Stimulation of CD28 by SEB induces transcription factor activation in the absence of MHC class II molecules. (A–F) CD28WT cells transfected with 5 µg GFP together with 10 µg NF-AT-luciferase (A, D), or 2 µg NF-κB-luciferase (B, E) or 10 µg AP-1-luciferase constructs (C, F) were unstimulated (Ctr) or stimulated for 6 hours with SEB (1 μg ml^-1) alone or in the presence of Dap3 or Dap3/B7 cells.
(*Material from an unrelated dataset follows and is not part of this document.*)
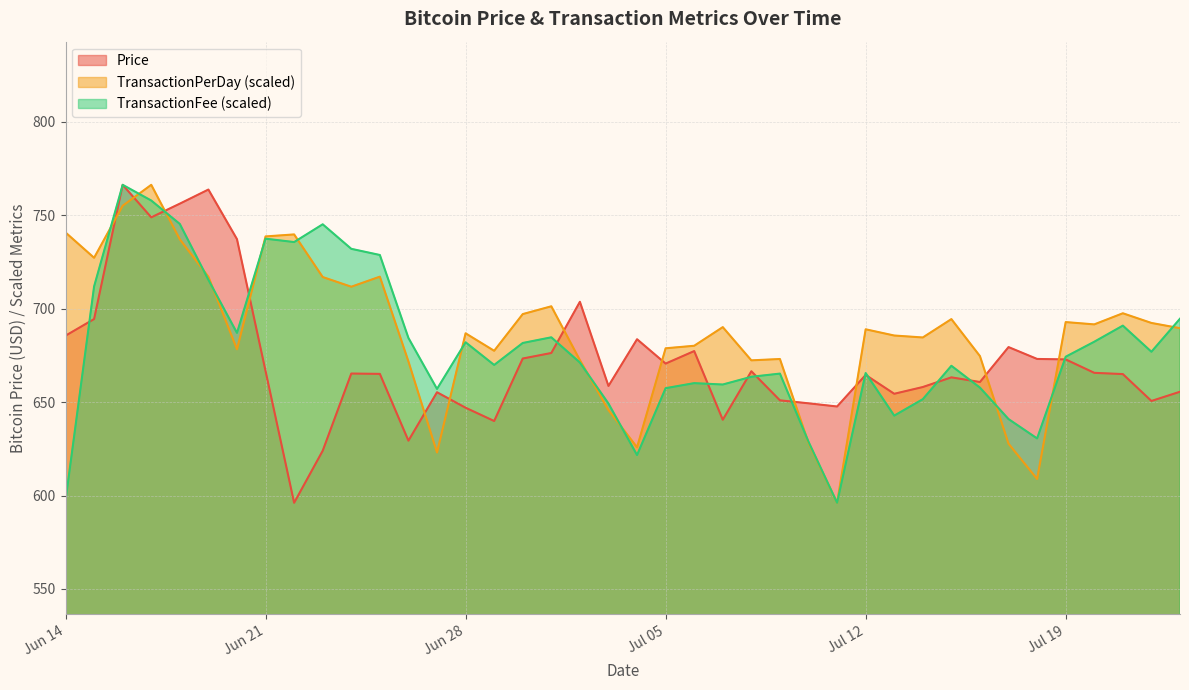

What is the highest value of the TransactionPerDay (scaled) series?

766.3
The results (A–C) are expressed as the mean of the luciferase units (AU) ± SEM after normalization to GFP expression and are representative of three independent experiments. (D) NF-AT luciferase activity (n = 9), (E) NF-κB luciferase activity (n = 9) and (F) AP-1-luciferase activity (n=8) of CD28WT cells stimulated with Dap3/B7 in the presence or absence of SEB. Bars show the mean fold induction (F.I) ± SEM after normalization to GFP values. Statistical significance was calculated by Student’s t test. Mean values: NF-AT, Dap3/B7 = 1.2, Dap3/B7 SEB = 13.3; NF-κB, Dap3/B7 = 5.3, Dap3/B7 SEB = 11.1; AP-1, Dap3/B7 = 1.5, Dap3/B7 SEB = 5.9. (*) p < 0.05, (**) p < 0.01, (***) p < 0.001, (****) p < 0.0001.